We attended the wake today. Luckily the funeral home had a seperate room which had an aviary full of finches which we could leave Annie in with our Aunt while we went in to say goodbye.
When we went to leave Annie went to hug our other aunt goodbye and when the aunt picked her up to hug her, Annie looked over her shoulder and saw Peggy. I didn't realize Annie had even seen her until we got to the car and she asked me why Peggy was sleeping in there.
She also asked when she would be coming back. I told her she wouldn't be back and we would see her someday in heaven. Annie told me no... just that she was very sick and Jesus would make her better in heaven then she would be back.
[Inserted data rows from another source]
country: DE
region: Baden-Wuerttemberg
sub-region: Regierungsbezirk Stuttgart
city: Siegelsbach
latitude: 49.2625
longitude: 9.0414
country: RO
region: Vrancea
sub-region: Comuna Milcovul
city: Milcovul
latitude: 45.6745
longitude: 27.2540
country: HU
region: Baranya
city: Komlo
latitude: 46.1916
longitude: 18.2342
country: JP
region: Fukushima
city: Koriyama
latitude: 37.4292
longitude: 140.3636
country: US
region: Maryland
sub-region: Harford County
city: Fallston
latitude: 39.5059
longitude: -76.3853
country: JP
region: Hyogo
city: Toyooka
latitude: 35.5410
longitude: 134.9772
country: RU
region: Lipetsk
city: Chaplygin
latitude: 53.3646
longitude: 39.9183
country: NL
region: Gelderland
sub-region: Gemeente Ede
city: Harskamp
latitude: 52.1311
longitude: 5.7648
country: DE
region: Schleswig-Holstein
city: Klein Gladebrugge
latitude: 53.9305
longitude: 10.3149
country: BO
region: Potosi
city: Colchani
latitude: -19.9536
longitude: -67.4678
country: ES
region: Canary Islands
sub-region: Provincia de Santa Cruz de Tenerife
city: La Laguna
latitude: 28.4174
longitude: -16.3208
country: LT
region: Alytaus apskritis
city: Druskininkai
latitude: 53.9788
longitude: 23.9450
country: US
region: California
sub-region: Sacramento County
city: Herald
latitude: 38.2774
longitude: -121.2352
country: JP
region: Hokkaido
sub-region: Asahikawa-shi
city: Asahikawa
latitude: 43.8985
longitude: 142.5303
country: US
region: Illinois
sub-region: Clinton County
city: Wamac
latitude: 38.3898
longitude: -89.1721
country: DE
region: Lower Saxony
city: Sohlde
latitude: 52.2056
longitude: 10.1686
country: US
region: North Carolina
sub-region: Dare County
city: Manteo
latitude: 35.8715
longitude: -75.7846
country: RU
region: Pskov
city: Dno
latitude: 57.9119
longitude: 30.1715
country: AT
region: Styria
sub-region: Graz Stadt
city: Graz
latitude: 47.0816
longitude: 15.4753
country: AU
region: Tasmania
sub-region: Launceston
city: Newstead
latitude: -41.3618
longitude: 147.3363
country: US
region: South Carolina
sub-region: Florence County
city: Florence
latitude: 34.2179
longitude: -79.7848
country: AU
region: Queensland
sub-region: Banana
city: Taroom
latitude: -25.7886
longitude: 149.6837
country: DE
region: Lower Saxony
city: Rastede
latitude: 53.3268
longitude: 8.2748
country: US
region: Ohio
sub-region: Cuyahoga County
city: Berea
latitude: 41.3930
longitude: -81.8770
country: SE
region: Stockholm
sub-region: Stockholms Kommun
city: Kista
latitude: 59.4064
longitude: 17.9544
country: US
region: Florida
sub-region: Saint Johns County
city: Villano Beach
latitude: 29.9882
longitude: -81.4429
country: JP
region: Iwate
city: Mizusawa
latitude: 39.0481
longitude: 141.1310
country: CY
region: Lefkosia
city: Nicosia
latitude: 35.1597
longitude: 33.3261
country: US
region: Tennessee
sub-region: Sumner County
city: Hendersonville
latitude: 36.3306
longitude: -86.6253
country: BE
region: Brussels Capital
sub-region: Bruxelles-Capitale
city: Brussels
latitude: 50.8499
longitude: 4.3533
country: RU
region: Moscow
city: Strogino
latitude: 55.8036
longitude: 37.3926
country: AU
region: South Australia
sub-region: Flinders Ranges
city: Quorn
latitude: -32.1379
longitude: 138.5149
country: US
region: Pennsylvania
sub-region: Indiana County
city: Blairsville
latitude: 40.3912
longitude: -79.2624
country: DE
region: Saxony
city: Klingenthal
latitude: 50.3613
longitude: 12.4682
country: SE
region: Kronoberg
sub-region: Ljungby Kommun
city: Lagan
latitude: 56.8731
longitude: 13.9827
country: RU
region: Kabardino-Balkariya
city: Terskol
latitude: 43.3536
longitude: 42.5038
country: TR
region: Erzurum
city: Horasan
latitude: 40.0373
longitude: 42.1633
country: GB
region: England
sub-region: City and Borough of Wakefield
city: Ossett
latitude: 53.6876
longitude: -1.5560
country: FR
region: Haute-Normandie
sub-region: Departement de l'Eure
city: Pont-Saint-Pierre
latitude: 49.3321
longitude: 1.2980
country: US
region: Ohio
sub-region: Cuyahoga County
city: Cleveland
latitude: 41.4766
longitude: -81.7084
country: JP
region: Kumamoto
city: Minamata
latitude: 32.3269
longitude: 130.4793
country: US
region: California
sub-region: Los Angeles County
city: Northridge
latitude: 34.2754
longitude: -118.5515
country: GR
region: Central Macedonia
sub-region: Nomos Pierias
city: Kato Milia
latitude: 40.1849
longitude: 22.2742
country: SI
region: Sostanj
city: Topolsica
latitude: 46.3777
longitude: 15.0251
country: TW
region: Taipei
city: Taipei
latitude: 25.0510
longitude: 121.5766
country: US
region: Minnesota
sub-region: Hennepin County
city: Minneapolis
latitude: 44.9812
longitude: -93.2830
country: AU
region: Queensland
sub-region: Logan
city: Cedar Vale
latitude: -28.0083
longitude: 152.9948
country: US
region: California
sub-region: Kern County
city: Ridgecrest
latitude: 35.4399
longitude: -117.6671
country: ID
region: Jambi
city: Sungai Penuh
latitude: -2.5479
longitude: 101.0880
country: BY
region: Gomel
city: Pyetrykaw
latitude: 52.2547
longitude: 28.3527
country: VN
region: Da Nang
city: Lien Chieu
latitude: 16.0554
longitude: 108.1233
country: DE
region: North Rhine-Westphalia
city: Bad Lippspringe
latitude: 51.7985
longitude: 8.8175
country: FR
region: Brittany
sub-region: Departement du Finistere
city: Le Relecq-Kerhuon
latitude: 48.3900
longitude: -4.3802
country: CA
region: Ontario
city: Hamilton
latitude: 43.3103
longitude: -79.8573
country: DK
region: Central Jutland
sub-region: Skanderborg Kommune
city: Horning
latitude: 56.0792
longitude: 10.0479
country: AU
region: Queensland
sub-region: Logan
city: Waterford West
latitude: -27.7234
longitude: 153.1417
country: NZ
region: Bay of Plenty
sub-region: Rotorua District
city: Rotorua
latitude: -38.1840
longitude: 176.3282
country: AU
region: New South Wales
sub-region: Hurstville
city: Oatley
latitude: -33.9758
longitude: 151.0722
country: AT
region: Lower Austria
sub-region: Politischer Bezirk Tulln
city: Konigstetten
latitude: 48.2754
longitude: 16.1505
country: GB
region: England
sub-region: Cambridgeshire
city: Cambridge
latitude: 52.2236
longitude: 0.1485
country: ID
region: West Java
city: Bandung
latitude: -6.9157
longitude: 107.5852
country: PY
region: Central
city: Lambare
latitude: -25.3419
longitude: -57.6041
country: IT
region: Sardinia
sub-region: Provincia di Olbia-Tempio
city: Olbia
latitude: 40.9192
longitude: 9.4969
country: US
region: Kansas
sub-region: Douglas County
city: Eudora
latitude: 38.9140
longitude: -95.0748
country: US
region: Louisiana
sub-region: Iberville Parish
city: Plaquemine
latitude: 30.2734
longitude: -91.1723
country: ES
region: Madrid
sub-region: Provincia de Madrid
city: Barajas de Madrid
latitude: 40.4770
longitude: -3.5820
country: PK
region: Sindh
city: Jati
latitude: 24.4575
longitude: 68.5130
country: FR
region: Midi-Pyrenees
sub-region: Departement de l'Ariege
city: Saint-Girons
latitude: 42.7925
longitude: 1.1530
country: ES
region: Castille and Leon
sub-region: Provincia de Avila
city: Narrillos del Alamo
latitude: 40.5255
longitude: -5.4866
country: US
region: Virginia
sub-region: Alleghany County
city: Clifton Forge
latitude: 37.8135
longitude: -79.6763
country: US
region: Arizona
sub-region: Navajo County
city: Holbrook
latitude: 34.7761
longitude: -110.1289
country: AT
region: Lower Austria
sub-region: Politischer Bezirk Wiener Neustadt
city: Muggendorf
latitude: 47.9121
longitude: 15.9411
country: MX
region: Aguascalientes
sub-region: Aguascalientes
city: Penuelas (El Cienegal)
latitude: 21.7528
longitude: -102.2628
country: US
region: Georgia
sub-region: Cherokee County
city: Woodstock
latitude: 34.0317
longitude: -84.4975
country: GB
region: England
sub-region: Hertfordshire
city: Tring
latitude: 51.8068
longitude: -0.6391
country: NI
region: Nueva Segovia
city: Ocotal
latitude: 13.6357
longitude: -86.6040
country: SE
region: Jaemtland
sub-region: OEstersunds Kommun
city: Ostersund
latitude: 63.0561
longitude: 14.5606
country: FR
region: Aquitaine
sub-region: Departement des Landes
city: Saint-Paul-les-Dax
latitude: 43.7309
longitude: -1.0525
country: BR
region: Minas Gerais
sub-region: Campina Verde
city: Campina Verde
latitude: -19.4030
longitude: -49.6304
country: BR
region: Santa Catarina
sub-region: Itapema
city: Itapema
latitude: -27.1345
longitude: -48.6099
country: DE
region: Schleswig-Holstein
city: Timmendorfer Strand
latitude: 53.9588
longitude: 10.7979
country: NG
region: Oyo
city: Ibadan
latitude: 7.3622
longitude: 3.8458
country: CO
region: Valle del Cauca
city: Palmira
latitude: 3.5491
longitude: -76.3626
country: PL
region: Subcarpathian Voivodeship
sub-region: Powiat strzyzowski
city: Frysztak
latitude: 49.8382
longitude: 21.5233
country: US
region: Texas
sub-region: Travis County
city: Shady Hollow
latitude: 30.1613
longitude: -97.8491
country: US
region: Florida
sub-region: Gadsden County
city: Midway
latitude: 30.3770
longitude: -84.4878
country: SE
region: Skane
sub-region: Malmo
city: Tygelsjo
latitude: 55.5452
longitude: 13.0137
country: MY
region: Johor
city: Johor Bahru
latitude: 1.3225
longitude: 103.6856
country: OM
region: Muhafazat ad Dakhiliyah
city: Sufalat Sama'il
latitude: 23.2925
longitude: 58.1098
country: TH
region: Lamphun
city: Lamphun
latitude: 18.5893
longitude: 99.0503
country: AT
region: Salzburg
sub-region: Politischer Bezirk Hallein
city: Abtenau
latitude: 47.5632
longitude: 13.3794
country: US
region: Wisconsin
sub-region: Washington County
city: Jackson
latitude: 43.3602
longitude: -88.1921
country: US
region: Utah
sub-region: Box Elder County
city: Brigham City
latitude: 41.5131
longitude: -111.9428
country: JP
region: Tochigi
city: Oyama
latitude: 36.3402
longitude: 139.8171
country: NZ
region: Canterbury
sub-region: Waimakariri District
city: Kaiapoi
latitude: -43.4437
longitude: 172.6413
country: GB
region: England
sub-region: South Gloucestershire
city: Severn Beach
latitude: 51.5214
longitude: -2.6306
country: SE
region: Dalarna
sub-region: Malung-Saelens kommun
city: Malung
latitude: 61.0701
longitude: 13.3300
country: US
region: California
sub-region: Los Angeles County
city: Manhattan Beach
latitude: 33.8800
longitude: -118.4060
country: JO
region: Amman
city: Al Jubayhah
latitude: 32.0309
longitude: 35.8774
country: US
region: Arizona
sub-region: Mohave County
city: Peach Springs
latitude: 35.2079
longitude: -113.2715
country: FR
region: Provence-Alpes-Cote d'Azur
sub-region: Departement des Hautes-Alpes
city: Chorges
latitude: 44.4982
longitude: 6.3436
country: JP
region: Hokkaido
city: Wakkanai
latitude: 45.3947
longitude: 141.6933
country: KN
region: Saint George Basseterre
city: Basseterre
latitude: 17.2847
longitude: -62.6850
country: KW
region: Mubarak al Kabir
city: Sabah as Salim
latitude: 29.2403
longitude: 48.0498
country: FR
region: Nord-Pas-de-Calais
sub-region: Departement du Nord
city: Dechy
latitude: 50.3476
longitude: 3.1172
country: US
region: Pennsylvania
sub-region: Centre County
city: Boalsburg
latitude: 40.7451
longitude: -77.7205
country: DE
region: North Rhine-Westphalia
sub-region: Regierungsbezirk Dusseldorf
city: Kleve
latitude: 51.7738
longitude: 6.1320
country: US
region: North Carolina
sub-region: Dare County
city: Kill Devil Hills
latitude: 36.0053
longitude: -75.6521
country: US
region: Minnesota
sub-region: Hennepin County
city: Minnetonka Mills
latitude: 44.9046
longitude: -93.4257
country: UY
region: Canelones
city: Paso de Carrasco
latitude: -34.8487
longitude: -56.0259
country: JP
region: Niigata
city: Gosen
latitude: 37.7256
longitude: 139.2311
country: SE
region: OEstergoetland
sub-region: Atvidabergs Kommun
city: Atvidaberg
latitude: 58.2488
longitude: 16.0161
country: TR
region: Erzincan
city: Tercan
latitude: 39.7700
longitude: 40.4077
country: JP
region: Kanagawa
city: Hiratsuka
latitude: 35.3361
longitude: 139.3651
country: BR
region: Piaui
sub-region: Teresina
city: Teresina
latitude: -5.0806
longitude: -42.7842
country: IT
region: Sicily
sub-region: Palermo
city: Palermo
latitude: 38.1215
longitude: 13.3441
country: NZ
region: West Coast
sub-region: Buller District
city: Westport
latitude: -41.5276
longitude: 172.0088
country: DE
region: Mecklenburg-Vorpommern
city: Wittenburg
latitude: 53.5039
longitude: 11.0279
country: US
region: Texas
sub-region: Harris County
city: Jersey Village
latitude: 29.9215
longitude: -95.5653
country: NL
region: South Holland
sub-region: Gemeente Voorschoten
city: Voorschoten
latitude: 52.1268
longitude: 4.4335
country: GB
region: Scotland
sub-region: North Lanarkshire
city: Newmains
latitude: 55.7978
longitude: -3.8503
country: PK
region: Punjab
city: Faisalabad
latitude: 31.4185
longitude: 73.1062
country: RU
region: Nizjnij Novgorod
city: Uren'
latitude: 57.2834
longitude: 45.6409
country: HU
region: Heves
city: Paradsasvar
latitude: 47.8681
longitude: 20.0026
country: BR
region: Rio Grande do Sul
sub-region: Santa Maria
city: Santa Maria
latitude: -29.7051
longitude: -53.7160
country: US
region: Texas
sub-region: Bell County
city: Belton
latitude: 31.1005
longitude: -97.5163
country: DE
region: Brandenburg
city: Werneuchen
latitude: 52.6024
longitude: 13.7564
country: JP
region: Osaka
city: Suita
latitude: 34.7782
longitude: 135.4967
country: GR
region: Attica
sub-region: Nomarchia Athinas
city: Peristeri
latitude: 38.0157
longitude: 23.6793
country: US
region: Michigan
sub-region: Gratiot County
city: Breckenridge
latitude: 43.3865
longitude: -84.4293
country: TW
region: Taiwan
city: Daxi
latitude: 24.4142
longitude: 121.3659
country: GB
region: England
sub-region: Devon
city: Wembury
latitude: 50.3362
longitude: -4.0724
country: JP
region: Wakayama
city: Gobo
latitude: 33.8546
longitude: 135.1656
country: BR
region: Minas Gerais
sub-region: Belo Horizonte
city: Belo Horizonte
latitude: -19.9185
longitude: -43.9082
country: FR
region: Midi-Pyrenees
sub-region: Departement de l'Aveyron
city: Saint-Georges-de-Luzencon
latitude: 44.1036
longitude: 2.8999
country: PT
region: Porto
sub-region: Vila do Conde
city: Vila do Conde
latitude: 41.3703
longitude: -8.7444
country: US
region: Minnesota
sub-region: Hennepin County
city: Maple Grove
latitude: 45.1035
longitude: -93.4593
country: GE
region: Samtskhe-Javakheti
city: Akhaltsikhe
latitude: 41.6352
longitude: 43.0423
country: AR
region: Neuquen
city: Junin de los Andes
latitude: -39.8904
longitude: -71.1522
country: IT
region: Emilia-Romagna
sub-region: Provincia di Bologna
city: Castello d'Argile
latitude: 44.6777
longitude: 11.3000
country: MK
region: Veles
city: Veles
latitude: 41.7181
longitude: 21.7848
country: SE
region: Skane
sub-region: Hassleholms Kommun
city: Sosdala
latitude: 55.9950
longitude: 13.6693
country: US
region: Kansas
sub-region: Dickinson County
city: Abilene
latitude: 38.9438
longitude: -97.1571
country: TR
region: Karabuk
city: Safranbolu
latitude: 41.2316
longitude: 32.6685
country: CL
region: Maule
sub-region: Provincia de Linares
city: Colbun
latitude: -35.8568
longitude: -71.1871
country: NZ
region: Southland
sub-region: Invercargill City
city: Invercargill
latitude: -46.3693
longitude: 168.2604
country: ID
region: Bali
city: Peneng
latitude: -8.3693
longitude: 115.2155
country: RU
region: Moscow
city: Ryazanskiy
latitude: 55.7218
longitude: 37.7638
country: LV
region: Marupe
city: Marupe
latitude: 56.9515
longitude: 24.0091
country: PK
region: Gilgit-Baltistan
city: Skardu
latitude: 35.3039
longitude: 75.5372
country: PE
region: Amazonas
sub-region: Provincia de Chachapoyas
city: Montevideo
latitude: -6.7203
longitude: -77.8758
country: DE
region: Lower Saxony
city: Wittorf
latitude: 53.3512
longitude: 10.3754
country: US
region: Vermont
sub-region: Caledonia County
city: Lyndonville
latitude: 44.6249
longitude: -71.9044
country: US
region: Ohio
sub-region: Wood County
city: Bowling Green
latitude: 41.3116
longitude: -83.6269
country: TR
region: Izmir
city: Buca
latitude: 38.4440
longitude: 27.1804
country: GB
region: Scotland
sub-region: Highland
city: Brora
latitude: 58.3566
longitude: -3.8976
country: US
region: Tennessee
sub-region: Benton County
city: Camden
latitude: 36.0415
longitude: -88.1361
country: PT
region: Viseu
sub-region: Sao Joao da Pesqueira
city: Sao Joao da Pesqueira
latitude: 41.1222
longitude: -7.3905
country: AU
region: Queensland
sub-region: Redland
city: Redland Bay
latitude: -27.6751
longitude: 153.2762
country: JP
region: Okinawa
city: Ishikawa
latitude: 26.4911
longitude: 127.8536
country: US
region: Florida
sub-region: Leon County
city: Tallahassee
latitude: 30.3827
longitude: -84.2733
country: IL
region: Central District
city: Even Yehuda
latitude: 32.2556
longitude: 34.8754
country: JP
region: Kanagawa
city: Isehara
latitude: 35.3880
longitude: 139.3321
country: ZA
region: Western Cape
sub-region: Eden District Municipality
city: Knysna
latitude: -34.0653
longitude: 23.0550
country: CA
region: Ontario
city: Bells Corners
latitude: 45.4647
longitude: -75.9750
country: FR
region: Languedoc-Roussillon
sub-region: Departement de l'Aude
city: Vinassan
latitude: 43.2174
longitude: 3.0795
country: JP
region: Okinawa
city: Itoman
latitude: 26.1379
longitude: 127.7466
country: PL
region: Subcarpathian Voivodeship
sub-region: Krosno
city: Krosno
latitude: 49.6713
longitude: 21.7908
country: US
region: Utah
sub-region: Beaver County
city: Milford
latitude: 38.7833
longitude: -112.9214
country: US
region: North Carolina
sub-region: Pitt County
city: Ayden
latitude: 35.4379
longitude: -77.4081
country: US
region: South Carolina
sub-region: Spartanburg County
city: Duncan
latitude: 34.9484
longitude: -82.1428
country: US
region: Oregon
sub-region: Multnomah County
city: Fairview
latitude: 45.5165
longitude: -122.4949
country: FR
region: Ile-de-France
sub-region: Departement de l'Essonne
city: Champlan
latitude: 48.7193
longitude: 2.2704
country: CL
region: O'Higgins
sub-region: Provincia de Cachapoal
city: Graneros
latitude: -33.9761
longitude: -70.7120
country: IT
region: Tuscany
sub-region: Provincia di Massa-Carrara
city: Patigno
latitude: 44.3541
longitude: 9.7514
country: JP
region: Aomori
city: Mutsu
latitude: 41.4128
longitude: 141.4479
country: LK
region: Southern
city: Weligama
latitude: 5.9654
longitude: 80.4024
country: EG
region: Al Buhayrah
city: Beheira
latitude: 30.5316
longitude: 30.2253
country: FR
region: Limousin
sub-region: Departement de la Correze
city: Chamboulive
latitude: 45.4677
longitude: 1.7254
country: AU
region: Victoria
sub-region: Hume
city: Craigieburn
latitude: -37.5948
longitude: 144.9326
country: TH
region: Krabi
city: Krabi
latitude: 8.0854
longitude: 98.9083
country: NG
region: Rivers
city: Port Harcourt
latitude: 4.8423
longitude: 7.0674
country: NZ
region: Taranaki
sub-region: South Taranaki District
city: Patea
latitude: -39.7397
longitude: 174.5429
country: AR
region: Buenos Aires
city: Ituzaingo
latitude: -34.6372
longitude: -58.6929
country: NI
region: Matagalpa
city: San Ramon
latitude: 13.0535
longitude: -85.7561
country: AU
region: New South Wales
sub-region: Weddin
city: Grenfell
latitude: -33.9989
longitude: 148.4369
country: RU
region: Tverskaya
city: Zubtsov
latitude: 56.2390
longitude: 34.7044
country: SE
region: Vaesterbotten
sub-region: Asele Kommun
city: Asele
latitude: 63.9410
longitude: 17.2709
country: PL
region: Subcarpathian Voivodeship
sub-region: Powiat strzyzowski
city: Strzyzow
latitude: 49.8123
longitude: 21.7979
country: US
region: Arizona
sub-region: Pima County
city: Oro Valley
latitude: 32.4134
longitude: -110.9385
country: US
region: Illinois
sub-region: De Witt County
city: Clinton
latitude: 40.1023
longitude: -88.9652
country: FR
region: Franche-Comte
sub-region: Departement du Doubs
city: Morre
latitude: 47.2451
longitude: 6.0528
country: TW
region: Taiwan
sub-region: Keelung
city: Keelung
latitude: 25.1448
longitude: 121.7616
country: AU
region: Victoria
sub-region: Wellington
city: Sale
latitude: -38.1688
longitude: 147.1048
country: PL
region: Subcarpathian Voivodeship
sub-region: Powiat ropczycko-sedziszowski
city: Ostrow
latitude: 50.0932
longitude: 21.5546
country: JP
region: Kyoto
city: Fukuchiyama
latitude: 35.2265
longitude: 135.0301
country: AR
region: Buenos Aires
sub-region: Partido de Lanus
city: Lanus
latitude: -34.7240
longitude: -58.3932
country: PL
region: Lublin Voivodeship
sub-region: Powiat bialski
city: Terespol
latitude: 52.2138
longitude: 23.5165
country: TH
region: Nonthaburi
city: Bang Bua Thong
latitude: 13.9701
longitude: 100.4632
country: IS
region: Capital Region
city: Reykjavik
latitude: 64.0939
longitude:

I don't know your whole story but when my kids were 2 and 5 my grandma died. I took them to the funeral home before "calling hours" started and then before the funeral started, before anyone else had arrived. I let them walk up to the casket, touch my grandma and ask questions. They were 5 and 8 when my grandfather died and we did the same thing then. It is important that children learn to handle death and see it as a part of life. I am advisor for a girls group, we had an 18 year old that had never been to a funeral. Her grandmother died. They told her she had to go to the funeral home, she latched on to either side of the door jam and they had to pry her off. I am NOT kidding and this was a kid I'd have thought was normal and mature in every way. 6 weeks later her grandfather dies and the same thing all because her parents had shielded her and tried to protect her from this sort of event.